So the aim of the method in our manuscript is to provide comparative analysis of signaling pathways in myeloid cells using human and mouse systems. It helps define which signaling pathway is involved downstream of selected pattern recognition receptors. So this method is simple to implement.
It relies on primary cell preparations and validated reference compounds, which is essential for the elucidation of signaling mechanisms. Demonstrating the procedure will be Ratiba Touil and Adeline Unterreiner, respectively scientist and research associate in our group. In a laminar flow hood set out a sterile pair of scissors, a one liter beaker, and a plastic bag.
Place the previously obtained buffy coat into the beaker and use the scissors to carefully open it. Using a 25 mm pipette add 100 ml of PBS supplemented with 2 millimolar of EDTA. Mix by slowly pipetting up and down.
And then transfer 25 ml of the diluted buffy coat into six 50 ml conical centrifuge tubes that have each been prefilled with 15 ml of polysaccharide based density gradient. Centrifuge the tubes for 20 minutes at 800 g with moderate acceleration without the break to allow for separation of cells based on their densities. After centrifugation three layers will be visible, a pellet containing red blood cells and granulocytes, an upper layer made of plasma, and a white ring containing peripheral blood mononuclear cells.
Use a 10 ml pipette to harvest the PBMC rings and transfer them into a new 50 ml tube. Top up with PBS and EDTA. Perform three successive washes with decreasing centrifugation time and speed as outlined in the text protocol.

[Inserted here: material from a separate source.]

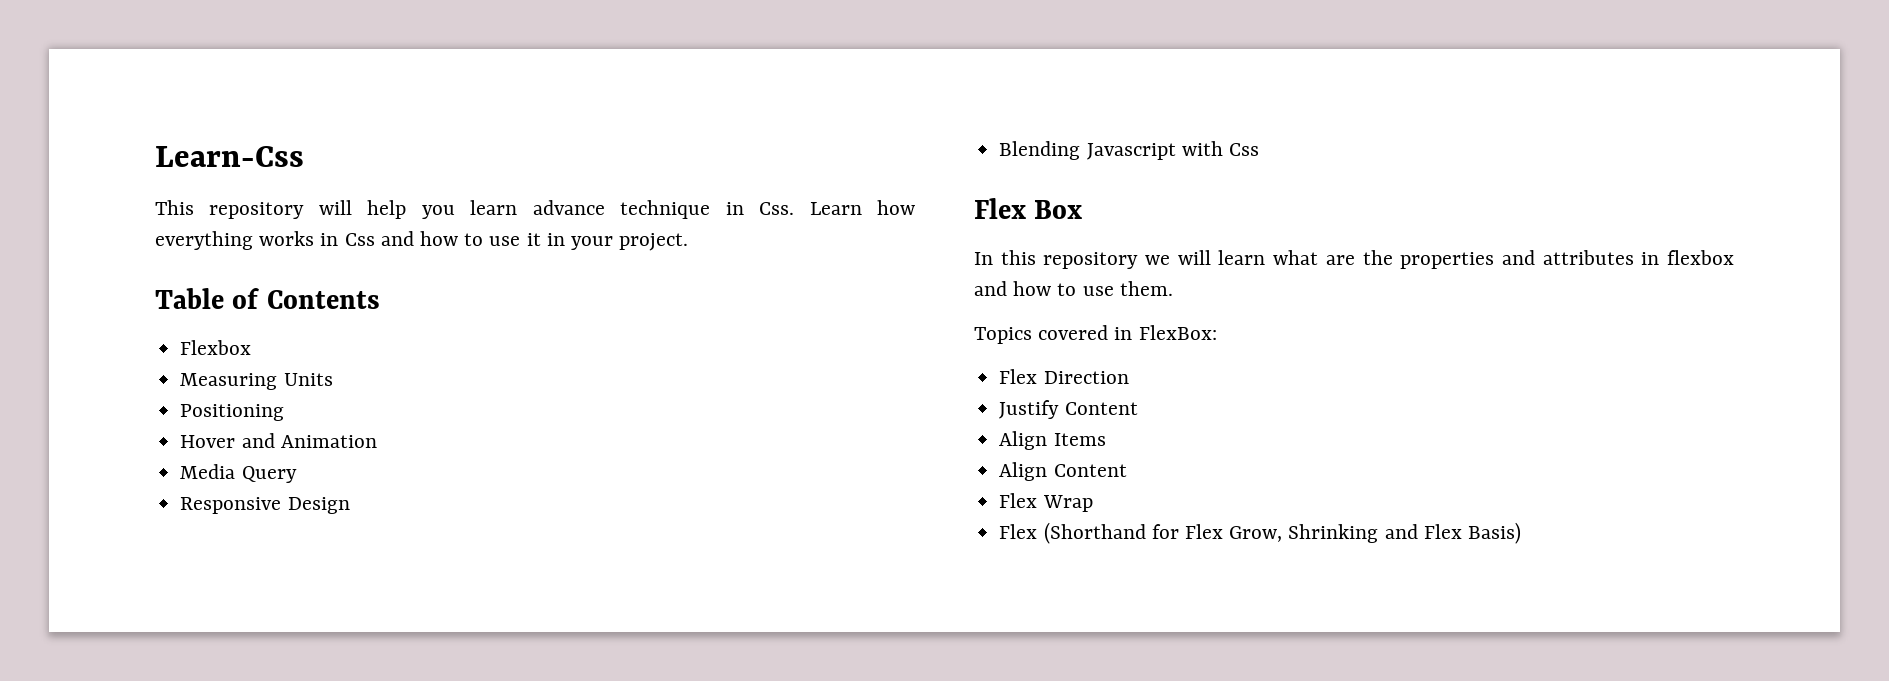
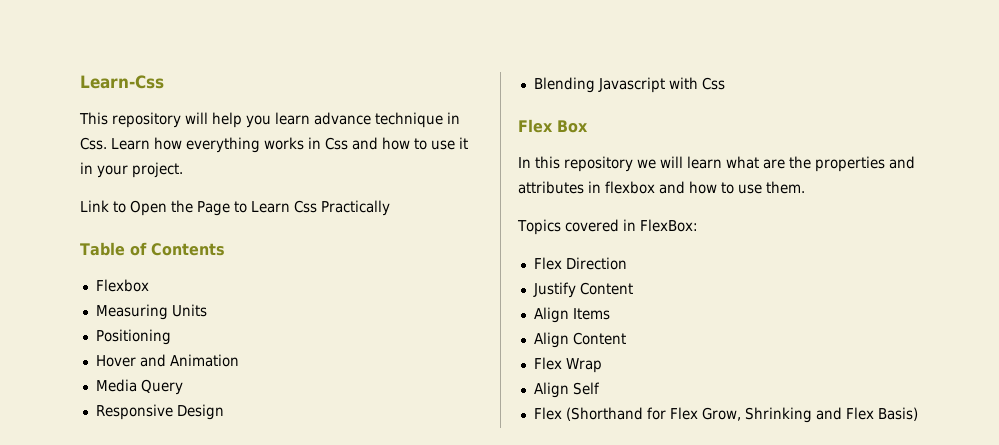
(689, 242) none -> [80,200,390,216] // Link to Open the Page to Learn Css Practically
(1093, 503) none -> [533,382,600,398] // Align Self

After the final wash, resuspend the pellet in 25 ml of ice cold lysis buffer to lyse the red blood cells by osmotic pressure. Incubate the solution at room temperature until it becomes clear. Then add 25 ml of separation buffer to stop the reaction.
Centrifuge at 150 g for eight minutes to wash the solution. Pour off the supernatant and resuspend the pellet with separation buffer. After counting the cells, dilute them in culture medium down to 12, 500 cells per well.
Distribute 30 ml of this cell suspension into each well of a 384 well plate. Next add 15 microliters of four times concentrated compound solutions to each well and preincubate the plate at 37 degrees Celsius with 5%carbon dioxide for one hour. If desired, add either LPS to final concentration of 1 ng per ml or depleted Zymosan to a final concentration of 100 mcg per ml.
Then incubate the plate overnight at 37 degrees Celsius with 5%carbon dioxide. The next day take 10 microliters of the supernatant to measure the secreted TNF alpha levels. To begin the serial dilution, dilute the MLT-827 stock solution with medium to reach a concentration of 8 micromolar in one go.
Perform a six-step 1:5 serial dilution using medium with 0.08%DMSO. To prepare for single dose testings, dilute the MLT-827, AFN700, and compound 11 stock solutions with medium to reach a concentration of 4 micromolar in one go. First, add 2 ml of sterile endotoxin-free water to 10 mg of depleted Zymosan.
Vortex this stock solution to homogenize it. Aliquot the solution and then store the aliquots at 20 degrees Celsius. In this study human PBMCs and mouse spleen cells are stimulated with either depleted Zymosan, a Dectin-1 agonist, or lipopolysaccharide, a TL4 agonist.
NTNF alpha release in the supernatant is measured after 20 hours. In both the human and mouse assays the MLT-827 compound selectively blocks TNF alpha production driven by the Dectin-1 pathway but not by the TLR4 pathway. In monocytes stimulated with LPS, production of TNF alpha is almost completely abrogated by AFN700 but it's not sensitive to Cpd11, which is consistent with the TLR4 pathway's dependency on NF-kappa B activity and its independency on SIC activity.
In contrast TNF alpha production driven by Dectin-1 and MODCs shows sensitivity to MLT-827, AFN700, and Cpd11. This provides further evidence for the involvement of a SIC CBM signaling cascade in the Dectin-1 pathway. Production of IL-1 beta, IL-6, and IL-23 is also sensitive to the three inhibitors, indicating regulatory mechanisms similar to TNF alpha.
However, the limited effect seen on the production of IL-8 suggests that this cytokine has a distinct regulatory mechanism. Raising Trehalose-dibehenate concentrations above 50 mcg per ml leads to production of TNF alpha, IL-6, and IL-1 beta, which relied on MALT1 paracaspase activity according to the blocking effect of MLT-827. Similar results were seen when challenging the MODCs with increasing concentrations of depleted Zymosan to stimulate Dectin-1.
This method made it possible to show that the paracaspase MALT1 selectively regulates C-type lectin-like receptor signaling. It is essential to use well-characterized reference compounds. Pay attention to the procedure for the dilution of stock solutions.
This is critical for compound with limited solubility.